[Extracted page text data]
════════════════════

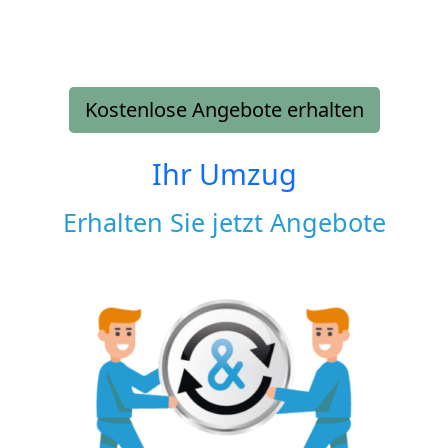
Kostenlose Angebote erhalten
Ihr Umzug
Erhalten Sie jetzt Angebote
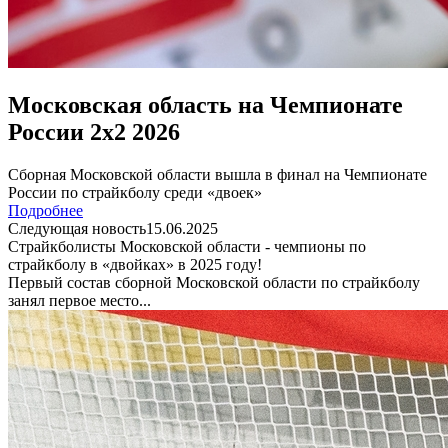
Московская область на Чемпионате
России 2х2 2026
Сборная Московской области вышла в финал на Чемпионате
России по страйкболу среди «двоек»
Подробнее
Следующая новость
15.06.2025
Страйкболисты Московской области - чемпионы по
страйкболу в «двойках» в 2025 году!
Первый состав сборной Московской области по страйкболу
занял первое место...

════════════════════

**Your instructions:** Nothing but the records, copied exactly and stripped of pictures, should be returned.

**Task result:**
Kostenlose Angebote erhalten
Ihr Umzug
Erhalten Sie jetzt Angebote
Московская область на Чемпионате
России 2х2 2026
Сборная Московской области вышла в финал на Чемпионате
России по страйкболу среди «двоек»
Подробнее
Следующая новость
15.06.2025
Страйкболисты Московской области - чемпионы по
страйкболу в «двойках» в 2025 году!
Первый состав сборной Московской области по страйкболу
занял первое место...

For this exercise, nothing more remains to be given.